46 Misc. 2d 928 | N.Y.C. Fam. Ct. | 1965
The petitioners bring this adoption proceeding for the adoption of an infant by petition verified March 15,1965, in the Family Court of the State of New York, Dutchess County.
The infant was born on the 1st day of March, 1965, at New-burgh, New York, to an unwed mother affiliated with the Protestant religion.
The natural mother testified, under oath, an attorney came to her at her place of employment and offered her assistance in placing the child and she accepted his offer. The attorney was performing services for her employer at the time. She also consented her child be brought up as a Jew and receive religious training therefor.
The attorney representing the parties in this adoption proceeding testified, under oath, he spoke to the natural mother before the birth of the child and asked her if he could be of any help in connection with a possible adoption and she indicated she would be grateful for his assistance. Thereupon, the attorney was in communication with four or five doctors in the area in order to determine whether they knew of any families eager to adopt a child.
Eventually, a physician recommended the adoptive parents with whom the attorney ultimately surrendered the child.
The attorney paid the hospital bill with his personal check, in the sum of $351.90, on the day the natural mother was discharged from the hosnital after giving birth to her child. He
The adoptive mother testified, under oath, her doctor contacted her and informed her an attorney might have a child for adoption and he advised her to get in touch with said attorney.

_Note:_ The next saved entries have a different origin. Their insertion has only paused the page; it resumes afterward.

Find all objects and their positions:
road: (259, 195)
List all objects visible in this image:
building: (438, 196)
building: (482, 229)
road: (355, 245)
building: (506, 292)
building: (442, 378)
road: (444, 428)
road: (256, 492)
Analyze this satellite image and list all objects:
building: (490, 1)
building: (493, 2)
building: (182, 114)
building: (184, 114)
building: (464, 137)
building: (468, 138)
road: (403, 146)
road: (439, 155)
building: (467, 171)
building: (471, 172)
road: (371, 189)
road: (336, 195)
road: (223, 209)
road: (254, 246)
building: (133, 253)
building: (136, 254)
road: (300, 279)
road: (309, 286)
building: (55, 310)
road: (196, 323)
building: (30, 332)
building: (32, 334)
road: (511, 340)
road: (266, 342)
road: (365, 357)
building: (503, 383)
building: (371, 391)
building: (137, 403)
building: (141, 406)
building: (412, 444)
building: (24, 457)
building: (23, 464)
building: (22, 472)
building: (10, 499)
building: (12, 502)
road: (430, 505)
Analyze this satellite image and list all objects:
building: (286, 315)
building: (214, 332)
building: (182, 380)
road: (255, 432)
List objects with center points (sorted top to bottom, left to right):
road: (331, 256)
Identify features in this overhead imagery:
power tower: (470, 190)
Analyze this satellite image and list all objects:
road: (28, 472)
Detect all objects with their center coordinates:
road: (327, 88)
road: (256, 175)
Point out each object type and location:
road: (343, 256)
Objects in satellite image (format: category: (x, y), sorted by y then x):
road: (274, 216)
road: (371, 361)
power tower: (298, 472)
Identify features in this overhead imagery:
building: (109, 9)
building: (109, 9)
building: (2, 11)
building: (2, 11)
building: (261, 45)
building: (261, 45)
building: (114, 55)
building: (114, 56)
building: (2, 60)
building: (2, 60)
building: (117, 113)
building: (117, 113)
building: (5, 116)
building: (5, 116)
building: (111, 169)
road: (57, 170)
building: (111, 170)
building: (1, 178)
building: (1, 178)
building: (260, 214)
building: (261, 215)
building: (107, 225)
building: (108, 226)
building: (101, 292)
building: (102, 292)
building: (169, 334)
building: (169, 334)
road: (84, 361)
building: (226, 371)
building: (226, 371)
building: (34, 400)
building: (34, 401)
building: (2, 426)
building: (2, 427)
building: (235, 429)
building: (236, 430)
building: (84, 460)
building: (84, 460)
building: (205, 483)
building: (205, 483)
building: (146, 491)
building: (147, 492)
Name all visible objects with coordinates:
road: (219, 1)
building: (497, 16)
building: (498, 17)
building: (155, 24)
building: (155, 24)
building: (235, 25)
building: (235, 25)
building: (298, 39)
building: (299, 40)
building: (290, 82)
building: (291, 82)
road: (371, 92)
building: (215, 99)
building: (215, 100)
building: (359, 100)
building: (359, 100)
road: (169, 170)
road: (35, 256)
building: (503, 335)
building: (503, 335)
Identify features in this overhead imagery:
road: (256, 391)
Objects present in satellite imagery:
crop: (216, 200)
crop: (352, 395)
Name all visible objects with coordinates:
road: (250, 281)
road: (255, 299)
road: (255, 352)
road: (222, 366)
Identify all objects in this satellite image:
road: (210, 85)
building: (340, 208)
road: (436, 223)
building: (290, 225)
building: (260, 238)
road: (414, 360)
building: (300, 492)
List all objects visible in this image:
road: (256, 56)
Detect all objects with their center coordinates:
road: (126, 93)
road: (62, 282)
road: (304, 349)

She called the attorney, an appointment was made, and after a conference with the attorney and adoptive parents, it was determined the infant child would be delivered to them immediately upon the infant’s discharge from the hospital.
They did not know the attorney prior to this meeting.
After the delivery of the child, the attorney was reimbursed $650 for medical and hospital expenses connected with the birth of the infant, the subject of this adoption proceeding.
The investigation provided for the court by the Probation Department of Dutchess County indicates the home surroundings of the adoptive parents are suitable and the adoptive parents themselves are acceptable.
The religious change proposed is not critical in view of the consent of the natural mother her son receive Jewish religious training (Matter of Maxwell, 4 N Y 2d 429 [1958]).
The crucial question in this adoption proceeding is “ Should this adoption be disapproved, if it is determined the infant was not ‘ placed out ’ in compliance with sections 371 (10B) (12) and 374 (2) of the Social Welfare Law? ”
Paragraph (b) of subdivision 10 of section 371 of the Social Welfare Law states: “‘Authorized agency ’ means * * * Any court or any public welfare official of this state authorized by law to place out or to board out children ’ ’.
This court comes to the conclusion, and it must be conceded, the attorney in this proceeding does not qualify as an authorized agency pursuant to the Social Welfare Law of the State of New York.
Subdivision 12 of section 371 of the Social Welfare Law states: “ ‘ Place out ’ means to arrange for the free care of a child in a family other than that of the child’s parent, stepparent, grandparent, brother, sister, uncle, or aunt or legal guardian, for the purpose of adoption or for the purpose of providing care ”.
It should also be conceded neither the adoptive parents nor the attorney are related to the infant herein within the second degree.
If it is conceded the attorney is not an authorized agency, and the adoptive parents and attorney are not related to this child within the second degree, then it must follow this child has not been ‘ ‘ placed out ’ ’ in accordance with the law of the State of New York.
The difficulties and legal embroilments which can follow a bad adoption are the very things the statutory declaration attempts to avoid. Sometimes, these difficulties are the by-products of subsequent discoveries of racial origins of children unsatisfactory to the adoptive parents, or the natural mother’s demand for the return of her child, not previously realizing she would never see her baby again.
The statute establishes guidelines, which are mandatory, so as not to risk the future security of the child and the happiness of the adoptive parents and the natural mother.
The motivation and professional approach which welfare departments and authorized adoption agencies can give cannot be substituted for one unskilled in social work, no matter how benevolent his motives, in investigating and evaluating the material elements of an adoption proceeding in placing a child in a family unit.
Basic to the proper handling of an adoption is the social history investigation in order to insure, together with the court’s determination, legal protection for the child, the natural parent and the adoptive parents.
This court answers the question in the affirmative, for this adoption cannot be approved.
The Legislature of this State has wisely declared the public policy of the State of New York by statute prohibiting adoptions which begin improperly. This court accepts and agrees with the intent of the Legislature in protecting the interests of unwanted children and this court will do all in its power in order to properly place a child in a family unit which will remain intact for all time.
This child should be returned to his mother, or surrendered to an authorized agency.. The petition will be denied.